In the aftermath of the 1992 riots in LA – prompted by the acquittal of the four white police officers who beat Rodney King – actor and playwright Anna Deavere Smith interviewed over 300 city residents. Their testimonies were whittled down to form ‘Twilight: Los Angeles, 1992’, one of the first examples of verbatim theatre. Smith, now best known for playing Nancy McNally in ‘The West Wing’, performed every part.
British director Ola Ince has further condensed the material for this revival, but if the genre is today familiar, the content often startles. Smith must have had an astonishing facility for putting interviewees at ease, for there’s surprising candour. And ‘Twilight’ doesn’t just feel like a period piece. From police brutality and institutional racism to the fear of ‘the other’ and the failures of urban multiculturalism, many themes that bubble up here have hardly gone off the boil.
The voices often come from marginalised communities or victims of violence or injustice, but there are also testimonies that strike from unexpected directions: the white police officer discussing the use of batons versus chokeholds, for instance, or the African-American activist condemning Korean shopkeepers for not integrating, or a juror devastated at receiving a warm invitation from the Ku Klux Klan after the King trial. It’s cacophonous, but you’re also left with a powerful sense that Smith actually listened to what people had to say, rather than trying to fit accounts into some streamlined or anticipated narrative. It makes for fascinating listening.
‘Twilight’ is staged like a town meeting – we even have a shuffling tea break halfway through – although Jacob Hughes’s design has every chair and the floors painted a bright Pepto-Bismol pink, for reasons I couldn’t quite twig. At other points, flashing neon strip lights, smoke and bursts of ‘Straight Outta Compton’ help evoke the riots themselves.

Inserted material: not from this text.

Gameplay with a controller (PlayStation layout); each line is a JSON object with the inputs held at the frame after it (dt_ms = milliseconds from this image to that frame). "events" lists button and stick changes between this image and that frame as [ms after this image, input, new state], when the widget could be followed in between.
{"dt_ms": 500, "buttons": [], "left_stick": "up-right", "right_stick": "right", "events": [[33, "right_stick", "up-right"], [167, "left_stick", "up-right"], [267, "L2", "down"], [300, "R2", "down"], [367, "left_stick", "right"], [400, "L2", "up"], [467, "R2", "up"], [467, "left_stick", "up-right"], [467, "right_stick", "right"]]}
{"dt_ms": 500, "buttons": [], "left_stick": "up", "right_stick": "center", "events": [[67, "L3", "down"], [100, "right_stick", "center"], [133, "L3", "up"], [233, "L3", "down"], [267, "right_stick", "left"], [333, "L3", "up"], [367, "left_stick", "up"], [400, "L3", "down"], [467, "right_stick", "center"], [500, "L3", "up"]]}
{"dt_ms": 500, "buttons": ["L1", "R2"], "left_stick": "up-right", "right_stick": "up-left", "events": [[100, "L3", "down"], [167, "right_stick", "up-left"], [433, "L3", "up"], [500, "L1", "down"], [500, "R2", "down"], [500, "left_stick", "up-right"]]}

Ince mimics the original staging in having one actress play every part, impersonating multiple ethnicities. It’s a very big ask, and young actress Nina Bowers is impressive as she scampers around the audience, or holds us with her stillness. A strangely beatific account of a pregnant woman caught in crossfire leaves you tingling; a lively young woman snappily recreating her experience on a bigoted yet angst-ridden jury becomes a comic treat. But there’s a huge number of characters to differentiate between, and – especially early on, and especially with men over a certain age – Bowers’s portrayals can fall into a similar booming, over-inflated style. It would require insane virtuosity to nail every character; why not share the burden?